Last Remaining Mosque In Bangui Destroyed Following Church Massacre By Islamic Militants
ICC Note:
Suspected Christian youths have destroyed the last remaining mosque in the Central African Republic’s capital city of Bangui in a suspected act of reprisal to an attack perpetrated Wednesday by suspected Séléka remnants on Notre Dame de Fatima, which resulted in the deaths of 30 Christians. A known shelter for those seeking refuge from the sectarian violence that has plagued the streets of Bangui for months, Notre Dame de Fatima became a bloodied scene of bullet holes and obliterated corpses after suffered hails of gunfire and lobbed grenades.
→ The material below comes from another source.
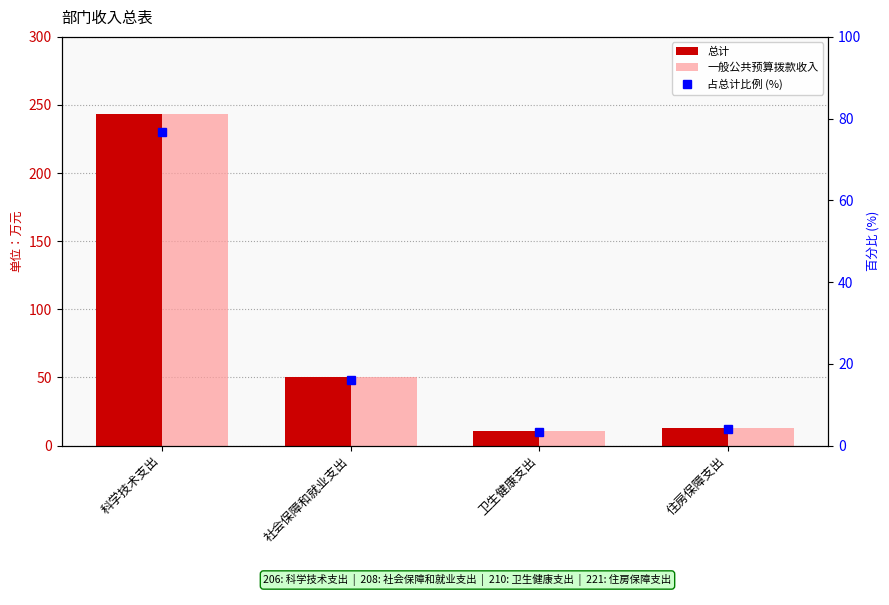

What is the minimum value shown in the chart?

3.3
Lawlessness continues to perpetuate tit-for-tat exchanges between Islamic militants and anti-balaka (or anti-machete) militias following the ousting of the Séléka regime, which took power March of 2013, earlier this year when then-President Michel Djotodia resigned and fled the country in January.
05/29/2014 Central African Republic (AP) – A group of Christian youth destroyed one of the last mosques in Central African Republic’s capital on Thursday, hours after Muslim rebels launched a grenade and gunfire attack on a Catholic church, officials and residents said.
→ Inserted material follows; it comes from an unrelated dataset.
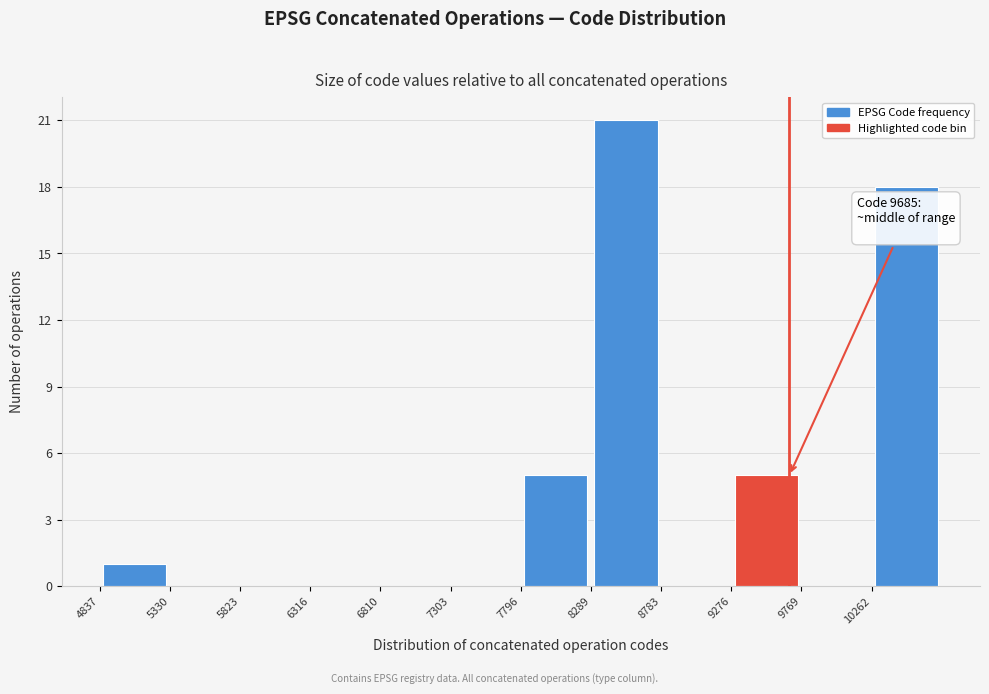

Which range on the x-axis has the tallest bar?

8300 to 8800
Ousmane Abakar, a spokesman for Bangui’s small remaining Muslim community, denounced the Wednesday attack on the church and denied that local Muslims were to blame.
“For six months we have been the ones subjected to violence and the destruction of our mosques, including the one ruined in the Lakouanga neighborhood this morning,” he said.
Tens of thousands of Muslims have fled the capital in a mass exodus this year following scores of attacks by Christian militia fighters who blamed them for supporting a brutal Muslim rebel regime that was ousted from power in January.
Wednesday’s attack on the Notre Dame de Fatima church was a rare large-scale assault on a Christian community in Bangui. At least 15 people were killed including a priest at the church, according to the Rev. Jonas Bekas. It was not immediately possible to confirm the total death toll, as some victims were brought to hospitals and other civilians were abducted by the fighters.
U.N. Secretary-General Ban Ki-moon strongly condemned the church attack, as well as another brutal assault by Christian militia fighters that killed three Muslims who were on their way to an inter-communal reconciliation soccer match.
“The Secretary-General calls for an immediate end to the cycle of violence and retaliatory attacks,” said a statement from Ban’s spokesman.